Lung diseases are usually divided into two categories: Obstructive and Restrictive. A third category that should also be considered is a Diffusion Defect.
Obstructive refers to Airway Obstruction, or a reduction in the speed that air can flow in and out of the lungs. Examples of Obstructive lung diseases include Asthma, Chronic Bronchitis and Emphysema.
Restriction refers to a reduction in the amount of air the lung can hold. Examples of Restrictive lung disease include Pulmonary Fibrosis and Sarcoidosis.
A Diffusion Defect refers to a reduction in the ability of the lung to transfer oxygen and carbon dioxide to and from the circulation. An example of Diffusion Defects include Pulmonary Emboli, Emphysema and Pulmonary Fibrosis.
A problem in determining what is typical for a given lung disease is that there is often overlap between categories and diseases. Pure examples tend to be rare.
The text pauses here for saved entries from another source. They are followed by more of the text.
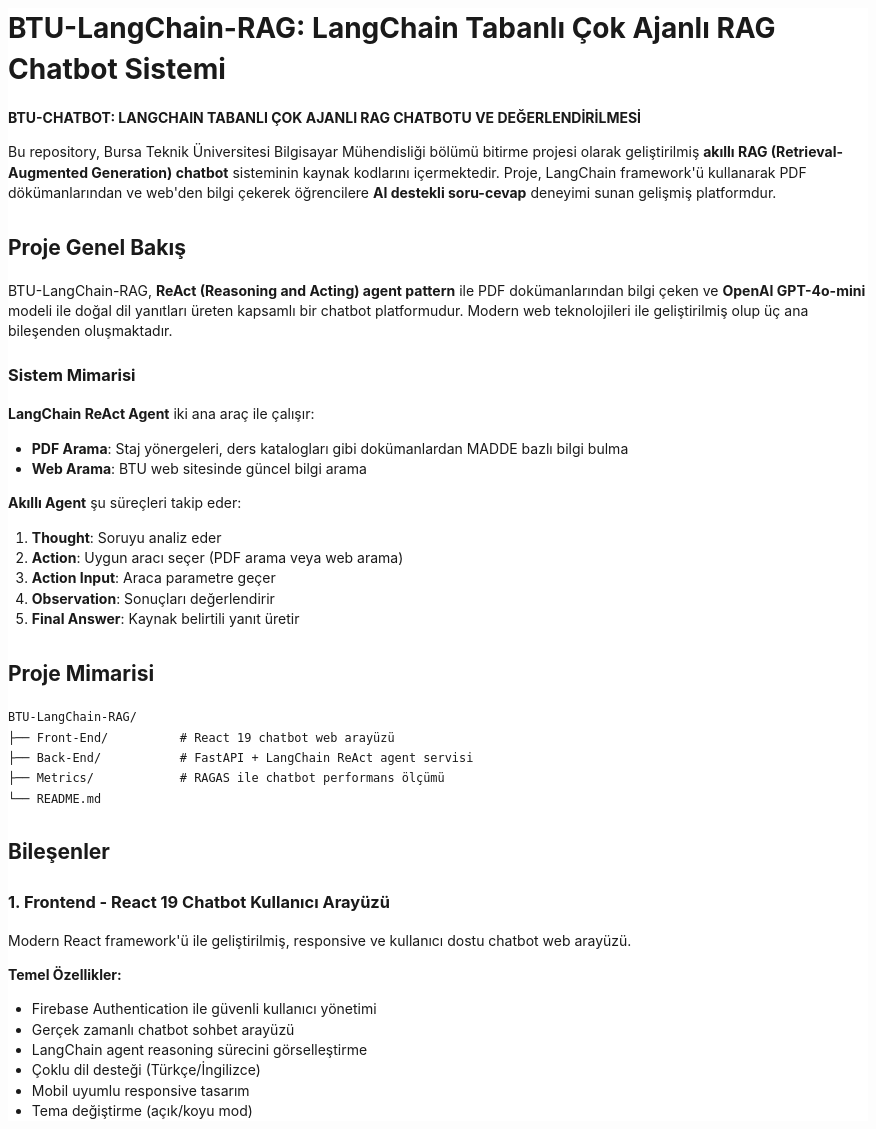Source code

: # BTU-LangChain-RAG: LangChain Tabanlı Çok Ajanlı RAG Chatbot Sistemi

**BTU-CHATBOT: LANGCHAIN TABANLI ÇOK AJANLI RAG CHATBOTU VE DEĞERLENDİRİLMESİ**

Bu repository, Bursa Teknik Üniversitesi Bilgisayar Mühendisliği bölümü bitirme projesi olarak geliştirilmiş **akıllı RAG (Retrieval-Augmented Generation) chatbot** sisteminin kaynak kodlarını içermektedir. Proje, LangChain framework'ü kullanarak PDF dökümanlarından ve web'den bilgi çekerek öğrencilere **AI destekli soru-cevap** deneyimi sunan gelişmiş platformdur.

## Proje Genel Bakış

BTU-LangChain-RAG, **ReAct (Reasoning and Acting) agent pattern** ile PDF dokümanlarından bilgi çeken ve **OpenAI GPT-4o-mini** modeli ile doğal dil yanıtları üreten kapsamlı bir chatbot platformudur. Modern web teknolojileri ile geliştirilmiş olup üç ana bileşenden oluşmaktadır.

### Sistem Mimarisi

**LangChain ReAct Agent** iki ana araç ile çalışır:
- **PDF Arama**: Staj yönergeleri, ders katalogları gibi dokümanlardan MADDE bazlı bilgi bulma
- **Web Arama**: BTU web sitesinde güncel bilgi arama

**Akıllı Agent** şu süreçleri takip eder:
1. **Thought**: Soruyu analiz eder
2. **Action**: Uygun aracı seçer (PDF arama veya web arama)
3. **Action Input**: Araca parametre geçer
4. **Observation**: Sonuçları değerlendirir
5. **Final Answer**: Kaynak belirtili yanıt üretir

## Proje Mimarisi

```
BTU-LangChain-RAG/
├── Front-End/          # React 19 chatbot web arayüzü
├── Back-End/           # FastAPI + LangChain ReAct agent servisi  
├── Metrics/            # RAGAS ile chatbot performans ölçümü
└── README.md          
```

## Bileşenler

### 1. Frontend - React 19 Chatbot Kullanıcı Arayüzü
Modern React framework'ü ile geliştirilmiş, responsive ve kullanıcı dostu chatbot web arayüzü.

**Temel Özellikler:**
- Firebase Authentication ile güvenli kullanıcı yönetimi
- Gerçek zamanlı chatbot sohbet arayüzü
- LangChain agent reasoning sürecini görselleştirme
- Çoklu dil desteği (Türkçe/İngilizce)
- Mobil uyumlu responsive tasarım
- Tema değiştirme (açık/koyu mod)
For example, when looking at obstructive lung diseases:
Asthma, bronchitis and emphysema can overlap and share characteristics. This can make it difficult to say how much the diagnosis of asthma or bronchitis or emphysema applies to given individual. This is a problem that is common to one degree or another for all lung diseases and this needs to be taken into consideration when trying to determine what’s typical.